The cats themselves were calm and still, some draped on the railing, others sitting primly. I recognized quite a few of them. Gray Betty from two doors down. Angelface from across the street. Hamlet, the kitten from the house that the Brown drama students were renting. The cats all looked up at me, their curious eyes glowing gold and green in the dark.

“What are you doing here?” I asked.

They didn’t answer. Because they were cats.

This was deeply odd. I wasn’t sure why the Cat Club had decided that our porch should be the rendezvous point for the night, but it did give me the uneasy feeling that something small, furry, and dead might be involved.

There was no way that Crick was going out there. Cats terrified him. A cat had jumped on his back once and ridden him like a camel, digging its claws in for support. I quietly shut the door, and Crick retreated to his special safety zone behind the television. This was fine by me. I was growing more exhausted with every second. I could barely drag myself upstairs, put on my pajamas, and get into bed.

My head began to spin the moment it hit the pillows. I had never been so relaxed in all my life. My bed had never
felt so soft, my sheets so cool. I started to fall asleep so deeply, it actually felt like my head was falling through the pillow and into the mattress….

I barely jumped when I noticed the man on my bed. I opened my mouth to scream—but something in my head was saying,
Don’t. It’s no use.

It was Mr. Fields, the man I kept bumping into. I looked at him, and he looked at me, an ecstatic smile on his face. He wore a black suit, a kind of Edwardian-looking cut, a bowler, and a pair of very round, green glasses. He had a long purple scarf wrapped several times around his neck.

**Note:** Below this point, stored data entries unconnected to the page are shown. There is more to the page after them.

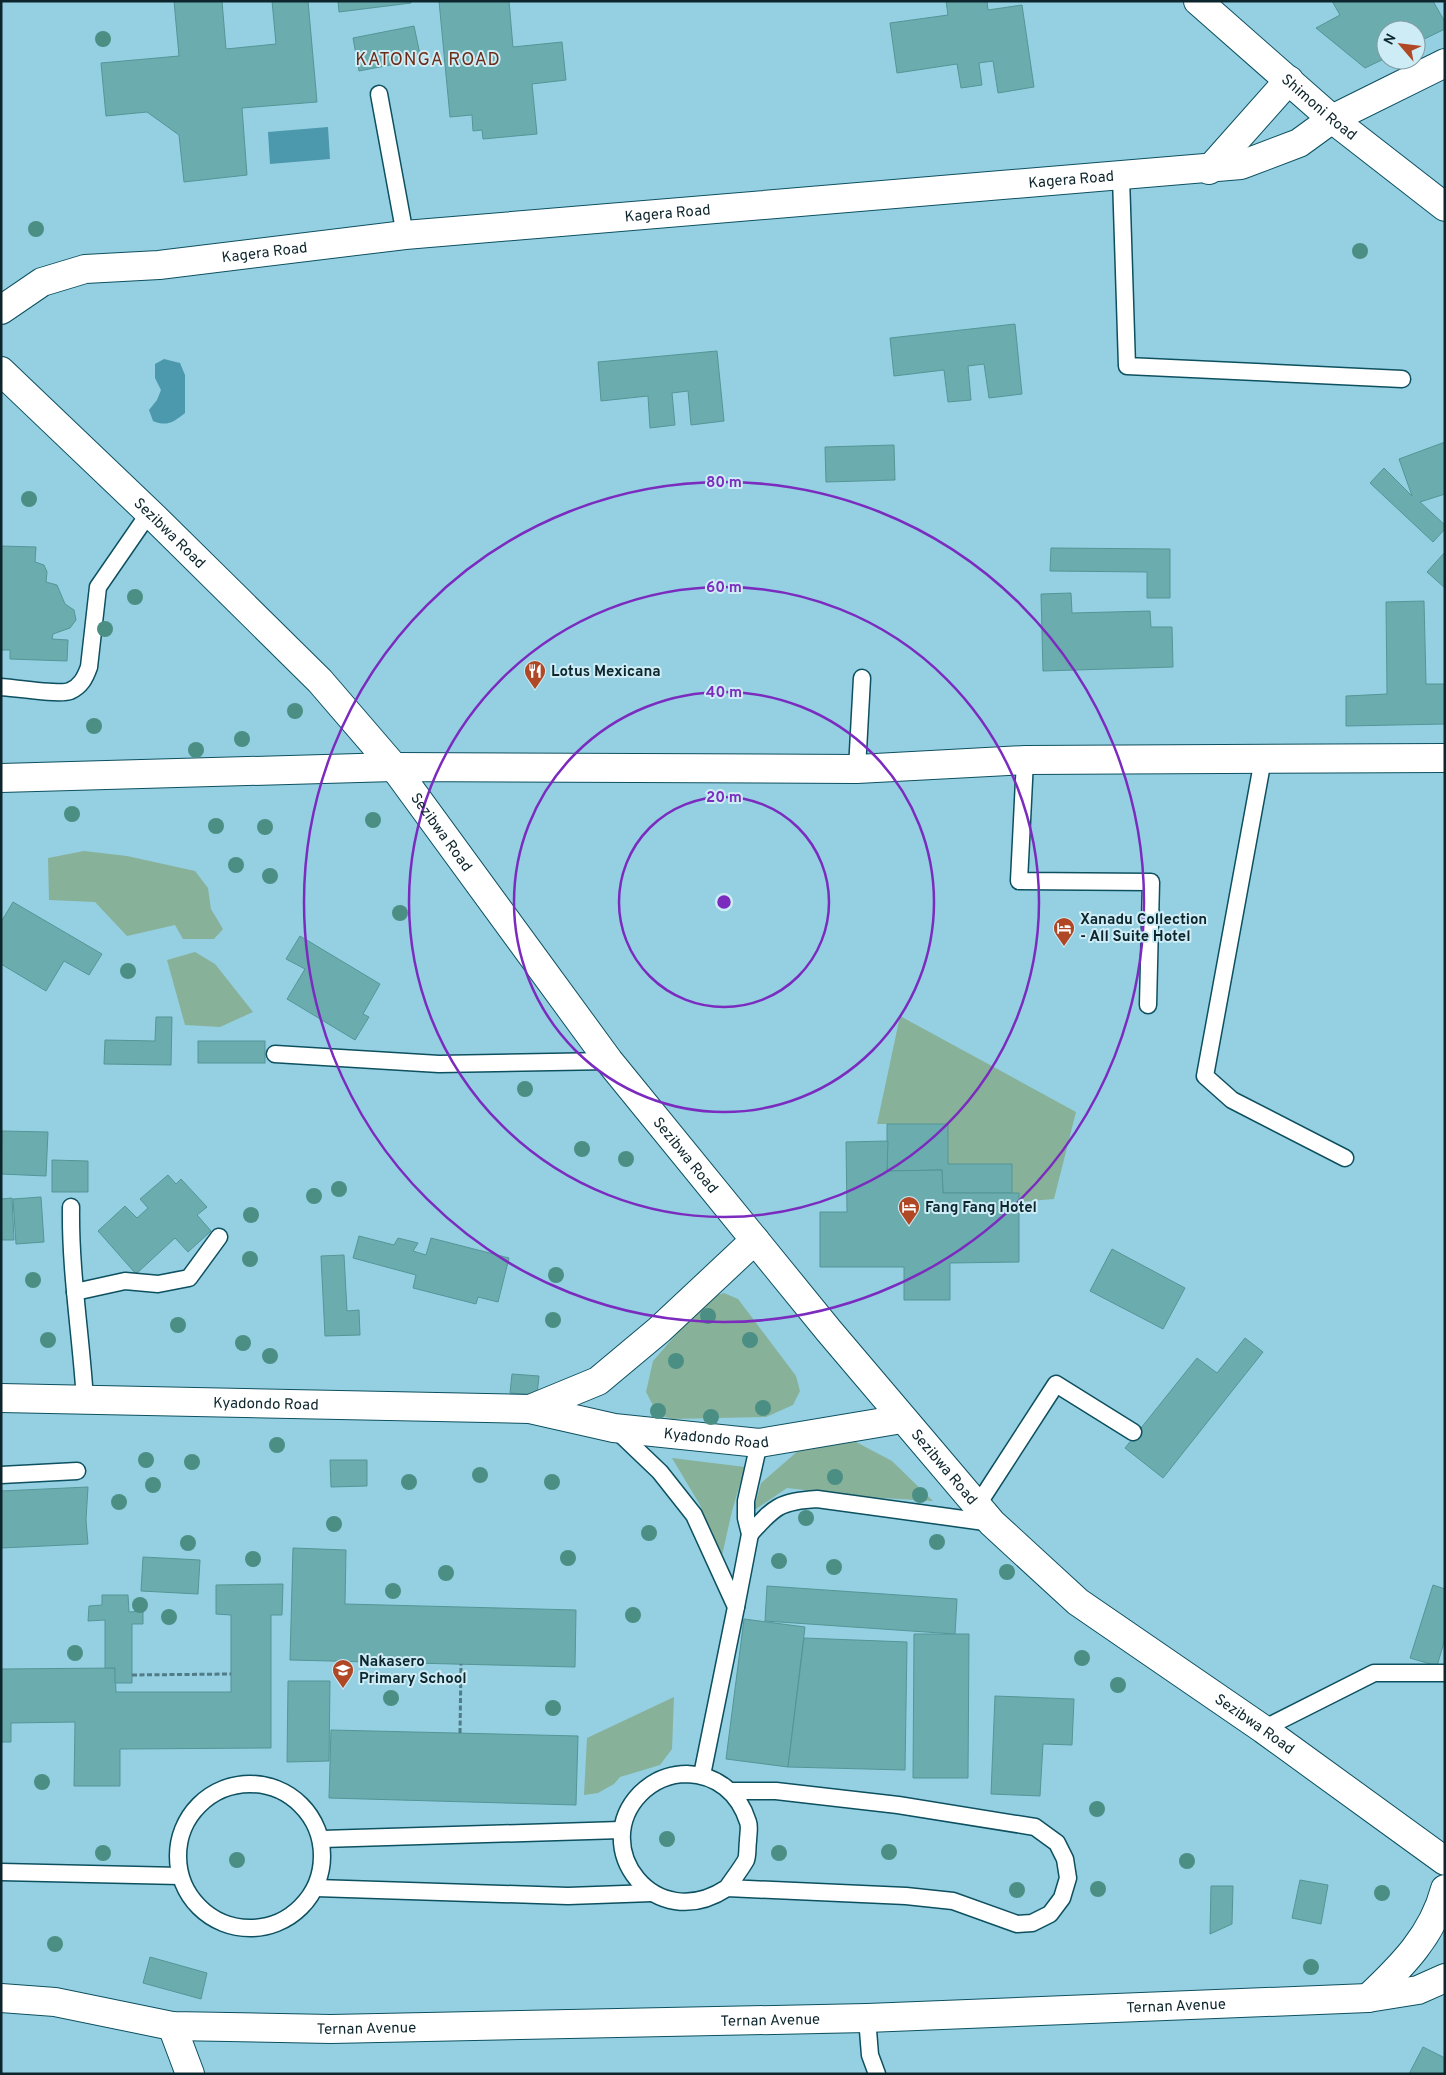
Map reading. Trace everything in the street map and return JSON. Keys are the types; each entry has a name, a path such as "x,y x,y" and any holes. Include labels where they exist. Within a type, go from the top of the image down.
{"street":[{"name":"Shimoni Road","path":"1198,1 1332,119 1445,208"},
{"name":"Kagera Road","path":"1,310 42,282 85,269 159,265 405,235 1209,170 1241,165 1272,155 1299,143 1332,119 1445,62"},
{"path":"1209,170 1289,80"},
{"name":"Sezibwa Road","path":"1,371 320,681 394,767 609,1061 902,1419 984,1515 1078,1602 1263,1729 1445,1861"},
{"path":"1,778 394,767 858,770 1025,760 1445,758"},
{"name":"Kyadondo Road","path":"530,1409 598,1381 659,1330 755,1240"},
{"name":"Kyadondo Road","path":"1,1398 530,1409 614,1428 759,1443 902,1419"},
{"path":"1368,1998 1414,1951 1431,1927 1445,1889"},
{"name":"Ternan Avenue","path":"1,1998 55,2002 172,2026 331,2029 867,2018 1368,1998 1418,1990 1445,1978"},
{"path":"172,2026 190,2074"}],"lane":[{"path":"379,94 405,235"},
{"path":"1121,177 1127,366 1402,379"},
{"path":"1,687 67,692 78,686 85,678 89,667 98,587 149,513"},
{"path":"858,770 862,678"},
{"path":"1025,760 1019,881 1151,882 1148,1005"},
{"path":"1263,760 1205,1076 1232,1100 1346,1158"},
{"path":"275,1054 438,1064 609,1061"},
{"path":"70,1207 70,1255 85,1400"},
{"path":"75,1292 126,1282 158,1284 189,1278 219,1237"},
{"path":"750,1534 773,1509 793,1500 817,1499 984,1515 1056,1384 1133,1432"},
{"path":"614,1428 665,1478 694,1515 736,1607"},
{"path":"702,1775 750,1534 746,1518 746,1501 759,1443"},
{"path":"1,1474 77,1471"},
{"path":"1263,1729 1374,1673 1445,1674"},
{"path":"652,1893 628,1866 621,1830 630,1804 649,1784 675,1774 702,1775 718,1781 731,1791 749,1823 747,1858 727,1888"},
{"path":"233,1785 271,1785 304,1805 322,1839 316,1888 301,1909 280,1923 256,1929 231,1926 209,1916 190,1899 180,1876 180,1838 199,1804 233,1785"},
{"path":"316,1888 568,1896 652,1893 677,1902 690,1903 703,1900 727,1888 906,1896 953,1901 1017,1924 1032,1923 1050,1914 1062,1898 1068,1878 1065,1859 1057,1844 1035,1827 898,1805 776,1791 731,1791"},
{"path":"322,1839 621,1830"},
{"path":"1,1872 180,1876"},
{"path":"867,2018 870,2055 877,2074"}],"path":[{"path":"460,1733 461,1664"},
{"path":"132,1675 231,1674"}],"green space":[{"path":"84,851 127,856 195,871 208,888 211,909 223,929 214,939 183,939 175,925 127,936 95,902 49,900 48,858"},
{"path":"195,952 215,964 253,1012 220,1027 185,1025 167,960"},
{"path":"900,1016 1076,1112 1054,1199 1019,1202 1019,1193 1012,1193 1012,1164 948,1164 948,1124 877,1124"},
{"path":"724,1293 738,1299 796,1376 800,1391 793,1405 766,1417 672,1419 658,1415 646,1392 653,1361 708,1298"},
{"path":"856,1442 892,1461 933,1501 866,1497 787,1488 753,1511 761,1483 799,1450"},
{"path":"672,1458 745,1467 732,1511 721,1560 700,1505"},
{"path":"674,1697 672,1749 660,1765 620,1777 614,1784 598,1793 584,1795 587,1738"}],"water":[{"path":"328,127 330,159 270,164 268,132"},
{"path":"164,359 180,363 185,375 185,413 174,421 162,424 153,421 149,410 157,400 161,390 155,378 155,364"}],"building":[{"path":"174,1 222,1 226,49 276,44 272,1 308,1 317,102 242,108 247,175 184,182 179,135 147,112 106,116 101,63 179,56"},
{"path":"338,1 411,1 411,3 339,12"},
{"path":"439,1 509,1 513,47 562,42 566,80 532,84 537,134 483,139 482,130 473,131 472,115 450,117"},
{"path":"946,1 987,1 988,10 1022,5 1034,87 998,93 993,61 979,63 982,85 961,88 957,64 897,73 890,23 948,15"},
{"path":"1332,1 1433,1 1445,22 1445,29 1426,38 1426,20 1376,20 1376,63 1365,68 1316,28 1340,15"},
{"path":"414,26 421,59 359,71 353,38"},
{"path":"1015,324 1022,394 989,398 984,364 968,366 971,400 948,402 944,370 894,376 890,338"},
{"path":"717,351 724,421 691,425 688,391 672,393 675,425 650,428 648,396 601,401 598,362"},
{"path":"1445,442 1445,494 1420,502 1445,525 1445,529 1433,542 1370,483 1384,468 1412,496 1399,459"},
{"path":"894,445 895,480 826,482 825,447"},
{"path":"1,546 36,547 35,562 44,565 47,572 46,582 57,585 65,604 74,610 76,620 70,628 53,634 52,639 68,640 67,661 10,659 10,650 1,650"},
{"path":"1051,548 1170,549 1170,598 1147,598 1147,572 1050,571"},
{"path":"1445,552 1445,588 1427,572"},
{"path":"1071,593 1072,613 1150,611 1151,627 1172,627 1173,667 1043,671 1041,594"},
{"path":"1424,601 1426,684 1445,684 1445,724 1346,726 1346,696 1387,694 1386,602"},
{"path":"13,902 102,954 89,975 64,961 46,991 1,964 1,922"},
{"path":"300,936 380,984 363,1014 369,1017 355,1040 287,999 305,969 286,959"},
{"path":"156,1017 172,1017 171,1065 104,1064 105,1040 155,1041"},
{"path":"198,1041 265,1041 265,1063 198,1063"},
{"path":"887,1124 948,1124 948,1164 1012,1164 1012,1193 943,1193 942,1170 887,1171"},
{"path":"2,1131 48,1132 46,1176 1,1174"},
{"path":"888,1141 887,1171 942,1170 943,1193 1019,1193 1019,1262 950,1263 950,1300 904,1300 904,1267 820,1267 820,1212 847,1212 846,1142"},
{"path":"52,1160 88,1161 88,1192 52,1192"},
{"path":"168,1175 176,1184 181,1179 207,1207 197,1215 211,1231 188,1252 175,1238 136,1274 98,1231 125,1206 137,1218 148,1208 140,1199"},
{"path":"41,1197 44,1242 16,1244 13,1199"},
{"path":"12,1198 14,1240 1,1240 1,1199"},
{"path":"359,1236 394,1245 398,1238 418,1243 413,1251 426,1255 431,1238 509,1258 498,1302 478,1297 476,1304 413,1288 416,1275 353,1258"},
{"path":"1112,1249 1185,1288 1163,1329 1090,1291"},
{"path":"344,1255 347,1311 359,1310 360,1335 325,1336 321,1256"},
{"path":"1245,1338 1263,1352 1163,1478 1125,1448 1197,1358 1217,1373"},
{"path":"512,1374 539,1376 537,1395 510,1393"},
{"path":"330,1460 367,1460 367,1486 331,1487"},
{"path":"88,1487 86,1520 88,1544 1,1548 1,1491"},
{"path":"293,1548 346,1550 345,1604 576,1610 575,1667 290,1660"},
{"path":"143,1557 200,1560 198,1594 141,1591"},
{"path":"283,1584 282,1615 271,1615 271,1748 120,1749 120,1786 74,1786 75,1722 11,1723 11,1742 1,1742 1,1669 115,1668 116,1692 231,1692 231,1615 216,1614 216,1585"},
{"path":"1433,1585 1445,1589 1445,1639 1437,1666 1410,1658"},
{"path":"767,1586 957,1599 955,1634 765,1621"},
{"path":"102,1595 128,1595 129,1612 143,1611 143,1624 132,1624 132,1683 115,1683 115,1668 105,1668 105,1620 88,1621 89,1606 102,1605"},
{"path":"744,1619 805,1627 788,1767 726,1759"},
{"path":"914,1634 969,1634 968,1778 913,1778"},
{"path":"804,1638 907,1642 905,1770 788,1767"},
{"path":"288,1681 330,1681 329,1761 287,1762"},
{"path":"995,1696 1074,1699 1072,1745 1043,1744 1040,1796 991,1794"},
{"path":"331,1730 578,1736 576,1805 329,1798"},
{"path":"1300,1880 1328,1885 1321,1924 1292,1918"},
{"path":"1211,1886 1233,1886 1232,1924 1210,1934"},
{"path":"150,1957 207,1973 201,1999 143,1983"},
{"path":"1423,2047 1445,2058 1445,2074 1409,2074"}],"place":[{"name":"Lotus Mexicana","path":"535,690"},
{"name":"Xanadu Collection - All Suite Hotel","path":"1064,947"},
{"name":"Fang Fang Hotel","path":"909,1226"},
{"name":"Nakasero Primary School","path":"343,1689"}],"district":[{"name":"KATONGA ROAD","path":"428,59"}]}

“Jane!” he said. “I’m so pleased! I had hoped all along it would be you. Here. Take this. This will help.”

He passed me a coat. I pulled it on and hugged it tight around me, as if it could protect me. Then he made sure I was securely propped up, with pillows behind and alongside me.

“Hang on,” he said. “We’re going for a ride.”

He pulled an object from inside his coat, which at first I thought was a flashlight made of a deep black plastic. He shook it hard, and a long silver tentacle of whip shot out of it. He snapped this at the foot of my bed.

I actually felt myself falling deeper into sleep, as if I was dropping through floors of a building, down, down, down—yet I seemed to be totally awake and lucid. And then we rose. Both of us and the bed too. The legs of the bed were extending themselves. Once they were about two feet from the ground, they began walking. The bed
pinched itself up to get through my bedroom door and traipsed carefully down the stairs. Crick, who hadn’t quite recovered from the cat incident, sat at the foot of the stairs and looked at me accusingly, as if asking me why I was doing this to his little doggie head.